Below we take a look at the Iron Ore division for both companies
3.1) Iron Ore & Pellet Revenue
- Rio’s iron ore division has added $3.9 billion in revenues between 2016 and 2018, which is almost half compared to Vale’s $7.4 billion incremental revenue during the same period.
- However, the trend is expected to reverse, with Rio’s iron ore revenue likely to increase by $3.4 billion in the next 2 years (by 2020), compared to $2.1 billion in Vale’s case.
- This is likely to be driven by higher iron ore shipments for Rio, while Vale’s iron ore shipments are expected to remain flat.
3.1.a) Iron Ore Shipments
- Rio Tinto’s iron ore shipments have remained lower compared to Vale, though both companies have seen steady growth in volume sales over recent years.
- Rio’s iron ore shipments are likely to see a cumulative increase of 3 million tons in the next 2 years (with a drop in 2019 led by Tropical Cyclone Veronica, and a fire at Cape Lambert A port).
- In contrast, Vale’s iron ore shipments are not expected to see any increase from its current level, with it actually dropping in 2019 due to a major dam burst in January 2019, which led to the company cutting down on production.
3.1.b) Price Realization
- Rio and Vale have seen their iron ore price realization move in tandem, though Vale’s price realization has been consistently higher than Rio’s, with the trend expected to continue.
- Better price realization is driven by much better iron ore quality at Vale’s mines.
- With China placing restrictions on ore with iron content of less than 62%, the higher iron ore content in Vale’s ores has helped it command a premium for its production.

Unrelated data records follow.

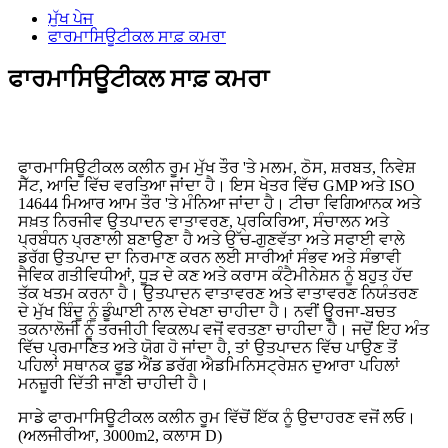
ਮੁੱਖ ਪੇਜ
ਫਾਰਮਾਸਿਊਟੀਕਲ ਸਾਫ਼ ਕਮਰਾ
ਫਾਰਮਾਸਿਊਟੀਕਲ ਸਾਫ਼ ਕਮਰਾ
ਫਾਰਮਾਸਿਊਟੀਕਲ ਕਲੀਨ ਰੂਮ ਮੁੱਖ ਤੌਰ 'ਤੇ ਮਲਮ, ਠੋਸ, ਸ਼ਰਬਤ, ਨਿਵੇਸ਼
ਸੈੱਟ, ਆਦਿ ਵਿੱਚ ਵਰਤਿਆ ਜਾਂਦਾ ਹੈ। ਇਸ ਖੇਤਰ ਵਿੱਚ GMP ਅਤੇ ISO
14644 ਮਿਆਰ ਆਮ ਤੌਰ 'ਤੇ ਮੰਨਿਆ ਜਾਂਦਾ ਹੈ। ਟੀਚਾ ਵਿਗਿਆਨਕ ਅਤੇ
ਸਖ਼ਤ ਨਿਰਜੀਵ ਉਤਪਾਦਨ ਵਾਤਾਵਰਣ, ਪ੍ਰਕਿਰਿਆ, ਸੰਚਾਲਨ ਅਤੇ
ਪ੍ਰਬੰਧਨ ਪ੍ਰਣਾਲੀ ਬਣਾਉਣਾ ਹੈ ਅਤੇ ਉੱਚ-ਗੁਣਵੱਤਾ ਅਤੇ ਸਫਾਈ ਵਾਲੇ
ਡਰੱਗ ਉਤਪਾਦ ਦਾ ਨਿਰਮਾਣ ਕਰਨ ਲਈ ਸਾਰੀਆਂ ਸੰਭਵ ਅਤੇ ਸੰਭਾਵੀ
ਜੈਵਿਕ ਗਤੀਵਿਧੀਆਂ, ਧੂੜ ਦੇ ਕਣ ਅਤੇ ਕਰਾਸ ਕੰਟੈਮੀਨੇਸ਼ਨ ਨੂੰ ਬਹੁਤ ਹੱਦ
ਤੱਕ ਖਤਮ ਕਰਨਾ ਹੈ। ਉਤਪਾਦਨ ਵਾਤਾਵਰਣ ਅਤੇ ਵਾਤਾਵਰਣ ਨਿਯੰਤਰਣ
ਦੇ ਮੁੱਖ ਬਿੰਦੂ ਨੂੰ ਡੂੰਘਾਈ ਨਾਲ ਦੇਖਣਾ ਚਾਹੀਦਾ ਹੈ। ਨਵੀਂ ਊਰਜਾ-ਬਚਤ
ਤਕਨਾਲੋਜੀ ਨੂੰ ਤਰਜੀਹੀ ਵਿਕਲਪ ਵਜੋਂ ਵਰਤਣਾ ਚਾਹੀਦਾ ਹੈ। ਜਦੋਂ ਇਹ ਅੰਤ
ਵਿੱਚ ਪ੍ਰਮਾਣਿਤ ਅਤੇ ਯੋਗ ਹੋ ਜਾਂਦਾ ਹੈ, ਤਾਂ ਉਤਪਾਦਨ ਵਿੱਚ ਪਾਉਣ ਤੋਂ
ਪਹਿਲਾਂ ਸਥਾਨਕ ਫੂਡ ਐਂਡ ਡਰੱਗ ਐਡਮਿਨਿਸਟ੍ਰੇਸ਼ਨ ਦੁਆਰਾ ਪਹਿਲਾਂ
ਮਨਜ਼ੂਰੀ ਦਿੱਤੀ ਜਾਣੀ ਚਾਹੀਦੀ ਹੈ।
ਸਾਡੇ ਫਾਰਮਾਸਿਊਟੀਕਲ ਕਲੀਨ ਰੂਮ ਵਿੱਚੋਂ ਇੱਕ ਨੂੰ ਉਦਾਹਰਣ ਵਜੋਂ ਲਓ।
(ਅਲਜੀਰੀਆ, 3000m2, ਕਲਾਸ D)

- On the contrary, with most of Rio’s iron ore having Fe content ranging from 55% to 62% (with a very minor portion with 65% Fe), its price has been lower than Vale’s price realization.
4) Rio vs. Vale: Operating Profit Margins
- Though both companies saw their operating income margins increase in recent years due to rising revenue led by higher output and prices, Rio’s margins surpassed Vale’s in 2017 and 2018, mainly due to gain on sale of coal assets and interest in Grasberg, recorded by Rio in 2017 and 2018.

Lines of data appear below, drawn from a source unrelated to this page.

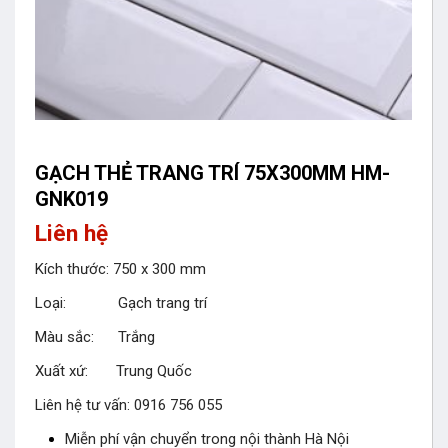
GẠCH THẺ TRANG TRÍ 75X300MM HM-
GNK019
Liên hệ
Kích thước: 750 x 300 mm
Loại: Gạch trang trí
Màu sắc: Trắng
Xuất xứ: Trung Quốc
Liên hệ tư vấn: 0916 756 055
Miễn phí vận chuyển trong nội thành Hà Nội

- Margin for both companies is expected to drop in 2019, but Vale could see a sharper drop with its one-time expenses related to the Brazilian dam accident.
- However, Vale will likely outperform Rio in 2020, with all its major one-time expenses already incurred and no major asset sale benefit for Rio.
- Margins for both companies in 2020 will likely stay below the levels seen in 2017 and 2018, as iron ore prices are projected to decline with slowing demand from China.
To see how net income margins have trended for Rio Tinto and Vale and what is the outlook, view our dashboard analysis
- Although Rio Tinto has higher revenues and is more diversified, its revenue growth rate is lower than Vale.
- Rio Tinto has had better operating and net margins in the last two years, mainly due to one-time gains from asset sales. Vale’s operations are much more efficient, which is evident from higher margins in years when there are no unusual/unexpected one-time events.
- Vale’s reliance on iron ore is much higher than that of Rio Tinto (74% vs 46%), which provides Rio an advantage when iron ore prices decline, as better diversification helps it cover up revenues through copper, aluminum, energy, diamonds, etc. However, Vale is able to realize much more of an advantage during a boom phase because of its higher-grade ores.